French composer and conductor

Jules François Firmin Pillevestre (real name: Pillevesse) (11 November 1837 – 27 June 1903) was a 19th-century French composer and conductor.

==Biography==
The son of François Pillevesse and Marguerite Bérard, Jules Pillevesse was born in Belleville and studied at the Conservatoire de Paris where he won awards in music theory (1852) and harmony (1856) in the class of Napoléon Henri Reber as well as cello (1856), counterpoint and fugue (1857) in the class of Michele Carafa. In 1858, he ran for the Prix de Rome with the cantata Jephté, for which he received an honorable mention, behind Samuel David and Edmond Cherouvrier.

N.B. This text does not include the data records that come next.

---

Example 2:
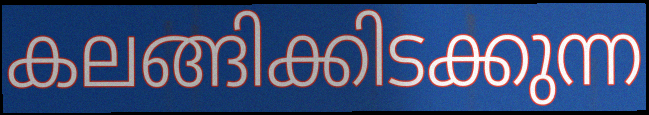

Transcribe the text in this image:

കലങ്ങിക്കിടക്കുന്ന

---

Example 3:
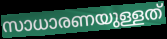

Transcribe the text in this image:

സാധാരണയുള്ളത്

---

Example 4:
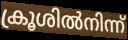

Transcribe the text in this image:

ക്രൂശിൽനിന്ന്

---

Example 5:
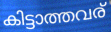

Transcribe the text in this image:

കിട്ടാത്തവര്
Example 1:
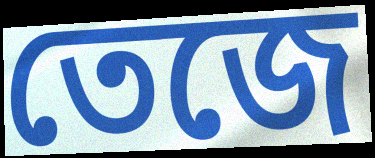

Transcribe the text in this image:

তেজে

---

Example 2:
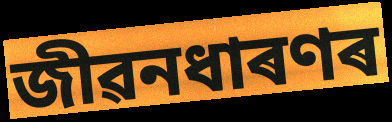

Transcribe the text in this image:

জীৱনধাৰণৰ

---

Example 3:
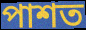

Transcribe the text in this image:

পাশত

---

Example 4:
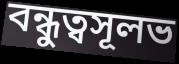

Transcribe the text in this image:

বন্ধুত্বসূলভ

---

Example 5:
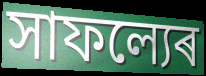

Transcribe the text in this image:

সাফল্যেৰ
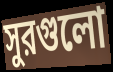
সুরগুলো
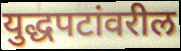
युद्धपटांवरील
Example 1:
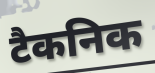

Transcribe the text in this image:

टैकनिक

Jules Pillevestre made a conducting career in Paris, in particular at the Théâtre du Vaudeville. Under the name Pillevestre he wrote instrumental works and military music. However, there is also a one-act operetta Robinson Crusoé, which was presented in 1866 at the Fantaisies-Parisiennes.

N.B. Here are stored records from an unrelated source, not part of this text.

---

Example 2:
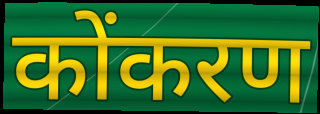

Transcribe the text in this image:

कोंकरण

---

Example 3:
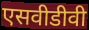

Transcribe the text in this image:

एसवीडीवी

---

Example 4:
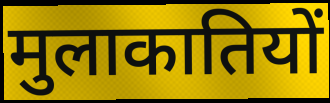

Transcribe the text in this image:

मुलाकातियों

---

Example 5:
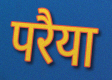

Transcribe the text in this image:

परैया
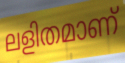
ലളിതമാണ്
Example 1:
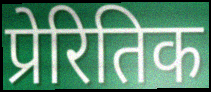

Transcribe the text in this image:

प्रेरितिक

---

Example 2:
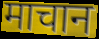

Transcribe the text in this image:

माचान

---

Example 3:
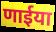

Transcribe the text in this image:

णाईया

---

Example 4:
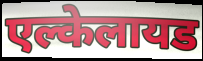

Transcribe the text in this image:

एल्केलायड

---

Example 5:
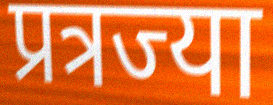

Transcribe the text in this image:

प्रत्रज्या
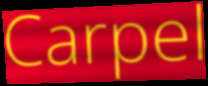
Carpel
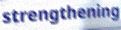
strengthening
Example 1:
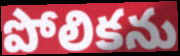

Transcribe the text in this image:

పోలికను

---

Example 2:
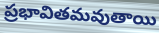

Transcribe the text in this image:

ప్రభావితమవుతాయి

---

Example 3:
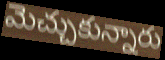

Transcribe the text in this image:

మెచ్చుకున్నారు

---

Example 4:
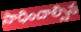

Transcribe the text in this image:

సాధించాల్సిన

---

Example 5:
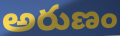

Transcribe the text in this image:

అరుణం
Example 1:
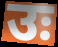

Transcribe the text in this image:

उः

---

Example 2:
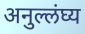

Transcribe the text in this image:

अनुल्लंघ्य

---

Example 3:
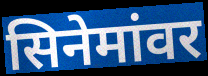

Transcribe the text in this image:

सिनेमांवर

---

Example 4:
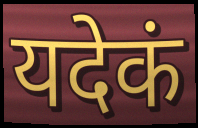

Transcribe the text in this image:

यदेकं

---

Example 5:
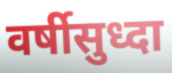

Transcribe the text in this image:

वर्षीसुध्दा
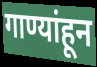
गाण्यांहून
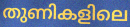
തുണികളിലെ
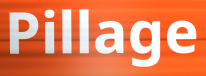
Pillage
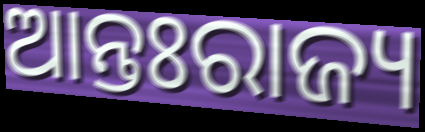
ଆନ୍ତଃରାଜ୍ୟ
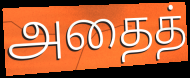
அதைத்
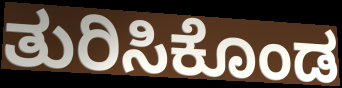
ತುರಿಸಿಕೊಂಡ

Jules Pillevestre died in Montrouge (Hauts-de-Seine).

==Selected works==
- Piccolinette, fantaisie-polka for two piccolo flutes and piano
- Duo for two clarinets
- L'Heure du berger (oboe)
- A qui mieux mieux (2 cornets)
- A l'ombre (oboe, clarinet, flute)
- Anches rebelles (clarinet)
- Daphnis et Chloé (oboe and flute)
- Idylle bretonne (2 oboes).
- Premier Offertoire (bass clarinet and organ)

The library of the Garde républicaine in Paris keeps some pieces by Jules Pillevestre. He also made an arrangement for concert band of the operetta Le Baron tzigane (Der Zigeunerbaron) by Johann Strauss II.